[Start of section]
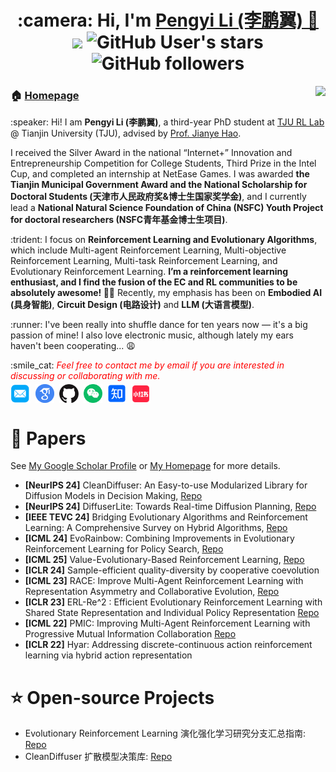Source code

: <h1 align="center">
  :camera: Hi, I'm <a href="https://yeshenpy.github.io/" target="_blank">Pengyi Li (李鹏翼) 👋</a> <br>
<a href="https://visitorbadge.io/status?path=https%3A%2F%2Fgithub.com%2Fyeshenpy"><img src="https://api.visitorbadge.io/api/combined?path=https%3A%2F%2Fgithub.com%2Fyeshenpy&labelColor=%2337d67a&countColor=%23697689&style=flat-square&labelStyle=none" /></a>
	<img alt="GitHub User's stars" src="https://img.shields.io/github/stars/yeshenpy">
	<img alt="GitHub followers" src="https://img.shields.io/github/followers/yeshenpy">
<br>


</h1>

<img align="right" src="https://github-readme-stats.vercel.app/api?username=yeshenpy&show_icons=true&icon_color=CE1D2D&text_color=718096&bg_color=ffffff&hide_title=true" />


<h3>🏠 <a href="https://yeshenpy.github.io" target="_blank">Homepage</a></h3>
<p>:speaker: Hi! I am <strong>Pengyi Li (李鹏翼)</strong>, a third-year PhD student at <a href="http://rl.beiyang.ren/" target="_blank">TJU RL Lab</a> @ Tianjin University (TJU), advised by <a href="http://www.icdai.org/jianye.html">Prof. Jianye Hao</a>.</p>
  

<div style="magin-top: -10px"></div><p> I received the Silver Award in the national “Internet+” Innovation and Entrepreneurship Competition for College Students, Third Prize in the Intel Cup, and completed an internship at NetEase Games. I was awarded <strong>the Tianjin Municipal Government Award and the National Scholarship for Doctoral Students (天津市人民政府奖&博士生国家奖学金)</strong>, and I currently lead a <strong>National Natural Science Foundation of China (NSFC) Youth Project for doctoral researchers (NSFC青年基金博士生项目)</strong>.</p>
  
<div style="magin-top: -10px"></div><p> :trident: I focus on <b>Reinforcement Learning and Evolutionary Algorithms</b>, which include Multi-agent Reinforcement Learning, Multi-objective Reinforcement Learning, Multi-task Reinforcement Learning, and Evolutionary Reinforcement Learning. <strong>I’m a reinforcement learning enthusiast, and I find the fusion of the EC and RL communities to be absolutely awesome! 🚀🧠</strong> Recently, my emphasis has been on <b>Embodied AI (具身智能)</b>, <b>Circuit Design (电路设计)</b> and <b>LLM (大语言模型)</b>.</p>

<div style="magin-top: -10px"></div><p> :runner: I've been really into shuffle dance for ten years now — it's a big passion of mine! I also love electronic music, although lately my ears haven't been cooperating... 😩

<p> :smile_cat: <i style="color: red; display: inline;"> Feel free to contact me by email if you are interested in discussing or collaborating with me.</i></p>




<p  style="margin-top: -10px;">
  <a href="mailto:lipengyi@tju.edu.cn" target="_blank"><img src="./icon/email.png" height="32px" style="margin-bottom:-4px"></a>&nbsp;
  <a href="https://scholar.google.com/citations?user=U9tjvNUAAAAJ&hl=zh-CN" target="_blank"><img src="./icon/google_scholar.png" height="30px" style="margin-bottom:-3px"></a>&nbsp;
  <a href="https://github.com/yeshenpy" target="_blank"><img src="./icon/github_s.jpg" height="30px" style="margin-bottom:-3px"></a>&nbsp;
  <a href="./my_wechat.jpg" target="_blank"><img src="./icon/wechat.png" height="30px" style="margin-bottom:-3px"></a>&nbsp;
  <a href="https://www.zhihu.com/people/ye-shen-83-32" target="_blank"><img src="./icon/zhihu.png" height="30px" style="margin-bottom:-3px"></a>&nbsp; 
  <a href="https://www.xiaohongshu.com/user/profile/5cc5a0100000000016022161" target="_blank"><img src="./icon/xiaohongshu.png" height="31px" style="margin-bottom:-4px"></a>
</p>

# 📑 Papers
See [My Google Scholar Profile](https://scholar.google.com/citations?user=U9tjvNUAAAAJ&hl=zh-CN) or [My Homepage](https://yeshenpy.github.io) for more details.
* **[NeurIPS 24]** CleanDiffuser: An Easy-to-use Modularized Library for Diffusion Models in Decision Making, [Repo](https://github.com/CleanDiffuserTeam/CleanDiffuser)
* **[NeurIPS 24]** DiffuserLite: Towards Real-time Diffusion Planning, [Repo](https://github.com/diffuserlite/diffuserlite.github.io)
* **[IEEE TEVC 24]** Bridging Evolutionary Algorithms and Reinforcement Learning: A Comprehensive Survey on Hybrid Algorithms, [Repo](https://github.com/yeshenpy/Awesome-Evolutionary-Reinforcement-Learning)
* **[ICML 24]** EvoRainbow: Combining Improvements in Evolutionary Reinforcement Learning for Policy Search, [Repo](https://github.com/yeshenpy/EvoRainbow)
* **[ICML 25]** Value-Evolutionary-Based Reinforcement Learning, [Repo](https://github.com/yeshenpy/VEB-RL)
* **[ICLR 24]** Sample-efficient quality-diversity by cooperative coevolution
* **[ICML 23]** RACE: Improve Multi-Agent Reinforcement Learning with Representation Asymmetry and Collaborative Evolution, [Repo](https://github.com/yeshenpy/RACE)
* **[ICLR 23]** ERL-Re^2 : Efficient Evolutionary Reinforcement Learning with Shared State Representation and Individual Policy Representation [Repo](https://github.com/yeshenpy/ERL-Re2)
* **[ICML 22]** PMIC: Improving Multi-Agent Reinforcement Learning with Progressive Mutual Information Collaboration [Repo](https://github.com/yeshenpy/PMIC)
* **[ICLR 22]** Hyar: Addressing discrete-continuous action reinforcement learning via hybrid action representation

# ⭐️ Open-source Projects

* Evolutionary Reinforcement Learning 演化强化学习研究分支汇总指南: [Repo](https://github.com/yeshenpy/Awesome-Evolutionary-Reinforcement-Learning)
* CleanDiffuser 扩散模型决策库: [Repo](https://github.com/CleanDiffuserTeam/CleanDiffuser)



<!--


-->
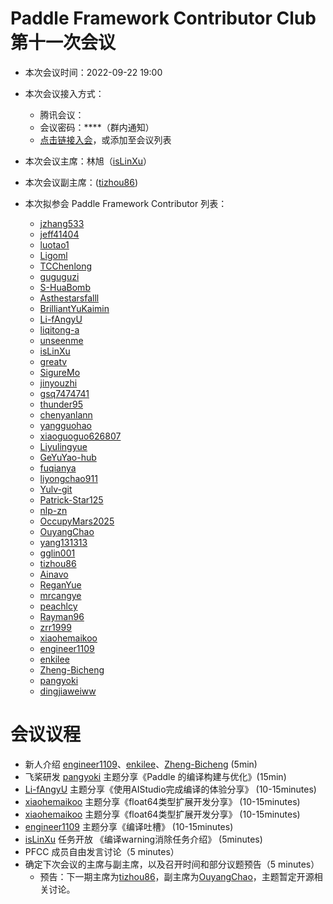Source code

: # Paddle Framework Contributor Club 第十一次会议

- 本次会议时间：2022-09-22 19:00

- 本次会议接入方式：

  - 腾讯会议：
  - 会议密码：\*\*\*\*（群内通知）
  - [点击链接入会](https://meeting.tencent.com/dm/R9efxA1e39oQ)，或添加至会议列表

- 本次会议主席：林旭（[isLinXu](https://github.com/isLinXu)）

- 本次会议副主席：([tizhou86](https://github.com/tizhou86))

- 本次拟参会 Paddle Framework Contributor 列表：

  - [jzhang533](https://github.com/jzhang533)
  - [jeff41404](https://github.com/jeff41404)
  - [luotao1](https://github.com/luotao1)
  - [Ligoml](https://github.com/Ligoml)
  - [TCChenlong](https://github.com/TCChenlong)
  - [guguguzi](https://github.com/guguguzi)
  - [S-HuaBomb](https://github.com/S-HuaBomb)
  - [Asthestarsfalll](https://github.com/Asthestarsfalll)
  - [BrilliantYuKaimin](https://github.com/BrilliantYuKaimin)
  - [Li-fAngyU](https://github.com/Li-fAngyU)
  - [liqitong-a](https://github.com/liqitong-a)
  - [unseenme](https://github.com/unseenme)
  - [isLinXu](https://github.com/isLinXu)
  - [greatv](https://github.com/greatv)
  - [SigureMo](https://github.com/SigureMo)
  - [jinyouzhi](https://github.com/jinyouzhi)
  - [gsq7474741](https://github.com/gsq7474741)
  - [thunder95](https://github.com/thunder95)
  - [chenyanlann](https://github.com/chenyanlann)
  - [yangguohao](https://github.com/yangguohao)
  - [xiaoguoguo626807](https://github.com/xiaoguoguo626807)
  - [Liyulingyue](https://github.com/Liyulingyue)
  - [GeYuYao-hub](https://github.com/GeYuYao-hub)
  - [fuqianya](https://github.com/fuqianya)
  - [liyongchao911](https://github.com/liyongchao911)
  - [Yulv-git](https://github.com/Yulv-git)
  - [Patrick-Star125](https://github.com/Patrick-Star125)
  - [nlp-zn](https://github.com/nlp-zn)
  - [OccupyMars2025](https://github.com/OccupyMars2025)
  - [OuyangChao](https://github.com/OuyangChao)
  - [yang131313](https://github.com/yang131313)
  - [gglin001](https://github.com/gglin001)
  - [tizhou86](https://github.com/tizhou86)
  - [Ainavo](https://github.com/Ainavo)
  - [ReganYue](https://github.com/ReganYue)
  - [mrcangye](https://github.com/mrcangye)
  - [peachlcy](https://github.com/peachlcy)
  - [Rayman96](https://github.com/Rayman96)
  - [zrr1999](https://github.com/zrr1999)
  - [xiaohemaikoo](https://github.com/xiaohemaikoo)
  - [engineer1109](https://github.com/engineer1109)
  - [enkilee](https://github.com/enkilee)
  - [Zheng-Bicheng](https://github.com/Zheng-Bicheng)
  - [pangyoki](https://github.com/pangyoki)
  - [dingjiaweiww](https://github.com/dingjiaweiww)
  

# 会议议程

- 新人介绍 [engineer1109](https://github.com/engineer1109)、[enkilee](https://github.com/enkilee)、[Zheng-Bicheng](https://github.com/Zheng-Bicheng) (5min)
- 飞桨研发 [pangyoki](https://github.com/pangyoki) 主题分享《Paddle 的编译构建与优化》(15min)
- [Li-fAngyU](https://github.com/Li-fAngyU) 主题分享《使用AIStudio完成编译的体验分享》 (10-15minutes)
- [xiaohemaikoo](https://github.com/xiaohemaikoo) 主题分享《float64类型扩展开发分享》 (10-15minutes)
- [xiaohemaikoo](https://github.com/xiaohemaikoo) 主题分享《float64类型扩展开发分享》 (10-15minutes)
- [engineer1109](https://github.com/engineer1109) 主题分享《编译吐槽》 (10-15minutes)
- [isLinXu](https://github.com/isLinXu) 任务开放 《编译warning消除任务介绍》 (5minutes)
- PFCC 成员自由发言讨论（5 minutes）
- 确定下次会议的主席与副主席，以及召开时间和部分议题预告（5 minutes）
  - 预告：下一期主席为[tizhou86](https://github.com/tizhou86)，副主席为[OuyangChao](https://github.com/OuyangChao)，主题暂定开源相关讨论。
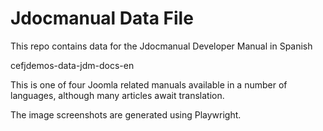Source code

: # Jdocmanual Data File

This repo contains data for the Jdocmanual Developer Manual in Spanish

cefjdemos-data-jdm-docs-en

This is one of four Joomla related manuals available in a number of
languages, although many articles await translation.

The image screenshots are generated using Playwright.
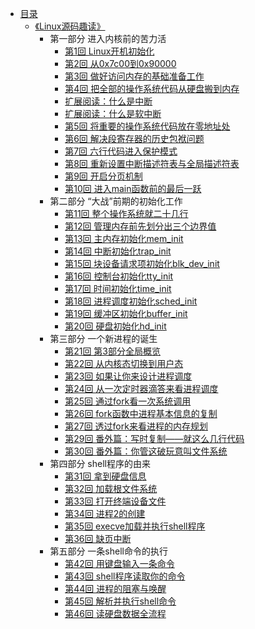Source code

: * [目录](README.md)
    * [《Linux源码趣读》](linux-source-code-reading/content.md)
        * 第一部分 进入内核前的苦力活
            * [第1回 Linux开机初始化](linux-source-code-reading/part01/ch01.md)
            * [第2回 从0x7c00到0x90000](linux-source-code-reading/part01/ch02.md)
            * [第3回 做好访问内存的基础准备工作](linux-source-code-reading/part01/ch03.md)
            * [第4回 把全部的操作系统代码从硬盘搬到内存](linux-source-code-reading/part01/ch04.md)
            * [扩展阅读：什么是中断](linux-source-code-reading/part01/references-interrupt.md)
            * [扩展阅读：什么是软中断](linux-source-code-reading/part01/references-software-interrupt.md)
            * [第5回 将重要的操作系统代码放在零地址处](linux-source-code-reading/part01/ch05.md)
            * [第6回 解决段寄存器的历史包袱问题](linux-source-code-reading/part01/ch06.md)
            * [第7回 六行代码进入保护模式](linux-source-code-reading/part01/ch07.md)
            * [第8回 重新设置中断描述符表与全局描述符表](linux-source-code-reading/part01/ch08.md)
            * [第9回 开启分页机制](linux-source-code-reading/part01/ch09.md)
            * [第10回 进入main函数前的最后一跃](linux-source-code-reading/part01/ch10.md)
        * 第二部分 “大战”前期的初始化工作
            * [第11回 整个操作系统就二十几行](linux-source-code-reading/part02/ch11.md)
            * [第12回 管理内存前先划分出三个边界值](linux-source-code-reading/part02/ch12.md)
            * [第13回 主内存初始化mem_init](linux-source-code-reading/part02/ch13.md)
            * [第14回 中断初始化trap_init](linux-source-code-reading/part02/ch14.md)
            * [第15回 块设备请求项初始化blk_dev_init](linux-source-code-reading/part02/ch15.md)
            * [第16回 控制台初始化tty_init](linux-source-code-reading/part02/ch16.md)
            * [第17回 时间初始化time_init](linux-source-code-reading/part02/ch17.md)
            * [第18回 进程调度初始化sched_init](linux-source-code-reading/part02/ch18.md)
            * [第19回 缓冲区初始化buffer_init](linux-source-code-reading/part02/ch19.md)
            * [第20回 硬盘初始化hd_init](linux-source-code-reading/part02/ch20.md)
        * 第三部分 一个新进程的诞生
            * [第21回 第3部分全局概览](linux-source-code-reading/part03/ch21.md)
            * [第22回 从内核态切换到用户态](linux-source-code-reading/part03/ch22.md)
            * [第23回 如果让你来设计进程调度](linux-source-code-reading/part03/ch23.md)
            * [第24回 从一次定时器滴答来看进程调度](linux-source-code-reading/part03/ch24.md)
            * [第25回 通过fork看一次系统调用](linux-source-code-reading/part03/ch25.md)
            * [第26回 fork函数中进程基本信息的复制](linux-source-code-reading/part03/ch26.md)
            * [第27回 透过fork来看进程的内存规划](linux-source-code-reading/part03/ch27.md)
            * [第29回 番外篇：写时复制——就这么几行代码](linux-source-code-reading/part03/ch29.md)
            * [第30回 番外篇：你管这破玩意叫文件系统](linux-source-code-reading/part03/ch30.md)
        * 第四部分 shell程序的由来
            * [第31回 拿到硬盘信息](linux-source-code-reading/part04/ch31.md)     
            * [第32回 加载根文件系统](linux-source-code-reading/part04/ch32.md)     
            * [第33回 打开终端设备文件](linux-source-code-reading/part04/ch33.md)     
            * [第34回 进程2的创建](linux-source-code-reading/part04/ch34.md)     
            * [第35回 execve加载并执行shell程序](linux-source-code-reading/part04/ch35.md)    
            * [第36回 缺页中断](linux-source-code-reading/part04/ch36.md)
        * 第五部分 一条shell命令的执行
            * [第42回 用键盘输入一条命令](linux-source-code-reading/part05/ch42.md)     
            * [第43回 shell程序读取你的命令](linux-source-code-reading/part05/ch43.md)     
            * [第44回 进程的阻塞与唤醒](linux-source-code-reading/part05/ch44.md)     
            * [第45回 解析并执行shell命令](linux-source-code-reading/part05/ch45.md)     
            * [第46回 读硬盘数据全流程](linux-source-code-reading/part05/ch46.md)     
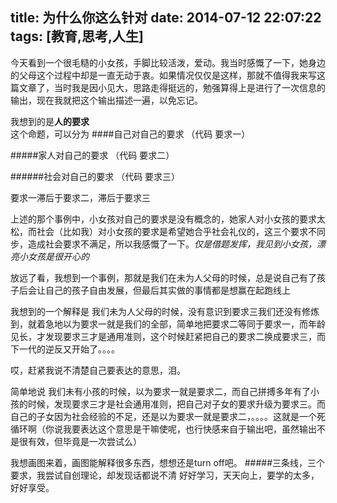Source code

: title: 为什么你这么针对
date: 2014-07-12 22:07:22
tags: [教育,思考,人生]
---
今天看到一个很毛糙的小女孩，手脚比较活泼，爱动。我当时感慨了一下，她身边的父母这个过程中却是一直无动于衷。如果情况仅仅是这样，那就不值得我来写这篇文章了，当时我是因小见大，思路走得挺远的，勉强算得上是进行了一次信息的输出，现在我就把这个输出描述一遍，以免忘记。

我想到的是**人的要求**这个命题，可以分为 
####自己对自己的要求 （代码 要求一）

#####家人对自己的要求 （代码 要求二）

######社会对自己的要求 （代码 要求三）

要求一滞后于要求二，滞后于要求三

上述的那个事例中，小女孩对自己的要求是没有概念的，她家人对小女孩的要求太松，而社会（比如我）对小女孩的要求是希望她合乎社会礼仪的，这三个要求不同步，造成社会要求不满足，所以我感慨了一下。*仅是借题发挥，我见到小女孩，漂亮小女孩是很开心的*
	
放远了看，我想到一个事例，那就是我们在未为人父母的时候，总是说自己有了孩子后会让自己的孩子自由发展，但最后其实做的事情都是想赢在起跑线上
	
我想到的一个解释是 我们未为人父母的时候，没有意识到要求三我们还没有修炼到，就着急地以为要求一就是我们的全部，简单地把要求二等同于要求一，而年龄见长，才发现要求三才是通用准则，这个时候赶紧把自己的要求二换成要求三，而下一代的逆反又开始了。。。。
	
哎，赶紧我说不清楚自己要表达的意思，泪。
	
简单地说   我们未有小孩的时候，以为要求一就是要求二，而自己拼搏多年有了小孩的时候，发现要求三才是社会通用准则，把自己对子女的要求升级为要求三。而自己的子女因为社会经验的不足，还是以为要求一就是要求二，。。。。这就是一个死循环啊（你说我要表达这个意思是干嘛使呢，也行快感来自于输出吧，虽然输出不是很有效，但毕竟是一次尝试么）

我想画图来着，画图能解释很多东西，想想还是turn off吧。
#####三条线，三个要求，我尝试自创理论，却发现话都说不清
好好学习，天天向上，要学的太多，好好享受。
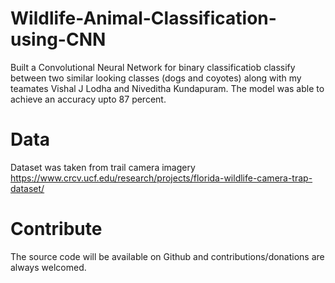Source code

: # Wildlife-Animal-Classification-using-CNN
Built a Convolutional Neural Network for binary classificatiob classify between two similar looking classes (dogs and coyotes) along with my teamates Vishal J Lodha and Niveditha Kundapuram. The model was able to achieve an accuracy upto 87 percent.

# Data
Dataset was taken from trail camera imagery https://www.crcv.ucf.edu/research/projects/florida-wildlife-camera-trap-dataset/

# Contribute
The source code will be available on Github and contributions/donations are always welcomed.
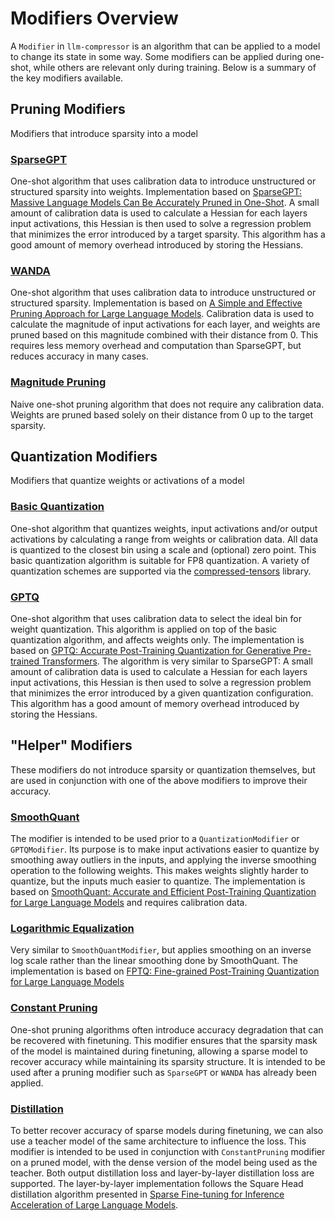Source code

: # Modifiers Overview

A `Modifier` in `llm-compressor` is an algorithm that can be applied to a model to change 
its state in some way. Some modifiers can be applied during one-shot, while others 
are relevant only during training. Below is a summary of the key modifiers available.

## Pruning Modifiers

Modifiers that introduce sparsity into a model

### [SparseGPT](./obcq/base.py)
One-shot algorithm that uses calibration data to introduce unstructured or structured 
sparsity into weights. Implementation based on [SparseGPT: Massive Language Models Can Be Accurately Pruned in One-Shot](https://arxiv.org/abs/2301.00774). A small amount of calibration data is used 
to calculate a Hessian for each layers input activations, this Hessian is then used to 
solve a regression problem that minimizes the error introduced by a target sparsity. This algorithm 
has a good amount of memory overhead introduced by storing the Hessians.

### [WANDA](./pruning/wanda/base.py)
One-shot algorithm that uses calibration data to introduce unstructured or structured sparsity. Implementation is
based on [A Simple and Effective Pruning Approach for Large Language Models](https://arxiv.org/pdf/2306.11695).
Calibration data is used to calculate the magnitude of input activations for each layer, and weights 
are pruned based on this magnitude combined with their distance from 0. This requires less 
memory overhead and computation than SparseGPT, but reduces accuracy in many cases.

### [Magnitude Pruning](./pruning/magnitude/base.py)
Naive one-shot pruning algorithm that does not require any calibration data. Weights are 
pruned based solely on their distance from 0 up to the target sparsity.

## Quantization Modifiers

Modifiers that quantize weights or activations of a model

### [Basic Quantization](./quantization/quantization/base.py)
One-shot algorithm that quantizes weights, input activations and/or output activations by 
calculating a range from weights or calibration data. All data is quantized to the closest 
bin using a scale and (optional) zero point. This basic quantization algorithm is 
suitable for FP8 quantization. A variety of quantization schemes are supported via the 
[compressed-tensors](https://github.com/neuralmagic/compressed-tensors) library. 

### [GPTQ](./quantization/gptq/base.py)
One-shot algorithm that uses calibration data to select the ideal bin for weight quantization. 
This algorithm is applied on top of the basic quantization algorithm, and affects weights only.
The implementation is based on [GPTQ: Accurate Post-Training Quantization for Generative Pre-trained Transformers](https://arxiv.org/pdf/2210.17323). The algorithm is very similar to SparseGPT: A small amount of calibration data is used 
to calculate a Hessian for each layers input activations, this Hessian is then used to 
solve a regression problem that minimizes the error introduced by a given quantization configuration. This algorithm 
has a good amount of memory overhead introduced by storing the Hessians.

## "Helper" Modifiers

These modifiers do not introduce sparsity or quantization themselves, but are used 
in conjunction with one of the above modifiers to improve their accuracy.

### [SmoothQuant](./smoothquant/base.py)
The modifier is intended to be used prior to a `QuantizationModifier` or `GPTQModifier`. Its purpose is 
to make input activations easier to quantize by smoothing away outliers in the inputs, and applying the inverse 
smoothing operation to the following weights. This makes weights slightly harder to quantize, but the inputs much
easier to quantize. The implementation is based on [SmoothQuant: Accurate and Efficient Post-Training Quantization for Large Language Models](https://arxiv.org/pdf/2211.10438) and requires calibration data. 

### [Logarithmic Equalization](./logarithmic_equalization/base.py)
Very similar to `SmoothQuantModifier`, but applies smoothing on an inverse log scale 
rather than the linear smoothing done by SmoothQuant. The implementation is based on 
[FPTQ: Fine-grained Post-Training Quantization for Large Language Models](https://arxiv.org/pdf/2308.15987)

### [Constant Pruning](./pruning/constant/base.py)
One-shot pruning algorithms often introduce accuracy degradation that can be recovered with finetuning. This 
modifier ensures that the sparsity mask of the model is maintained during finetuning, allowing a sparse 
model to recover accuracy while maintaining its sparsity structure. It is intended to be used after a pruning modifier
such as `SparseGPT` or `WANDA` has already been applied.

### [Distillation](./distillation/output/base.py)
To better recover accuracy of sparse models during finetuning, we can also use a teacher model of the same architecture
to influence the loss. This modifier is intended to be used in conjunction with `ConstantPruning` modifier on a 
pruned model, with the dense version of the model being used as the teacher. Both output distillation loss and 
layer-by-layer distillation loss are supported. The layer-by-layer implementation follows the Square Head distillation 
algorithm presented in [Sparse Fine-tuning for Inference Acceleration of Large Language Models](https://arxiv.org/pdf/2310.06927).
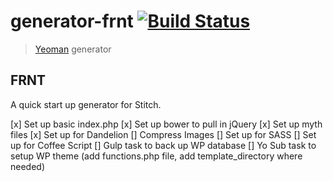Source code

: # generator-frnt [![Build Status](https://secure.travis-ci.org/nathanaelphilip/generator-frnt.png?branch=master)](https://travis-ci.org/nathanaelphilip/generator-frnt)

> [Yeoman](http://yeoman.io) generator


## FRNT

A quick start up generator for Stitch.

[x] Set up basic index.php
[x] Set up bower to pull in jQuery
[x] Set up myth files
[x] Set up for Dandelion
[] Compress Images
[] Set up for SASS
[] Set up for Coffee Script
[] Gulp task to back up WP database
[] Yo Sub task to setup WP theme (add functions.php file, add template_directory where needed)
[End of section]
TASK:
Whenever the word "although" turns up in a line of the listing above, copy the line.

SOLUTION:
<div style="magin-top: -10px"></div><p> :runner: I've been really into shuffle dance for ten years now — it's a big passion of mine! I also love electronic music, although lately my ears haven't been cooperating... 😩
languages, although many articles await translation.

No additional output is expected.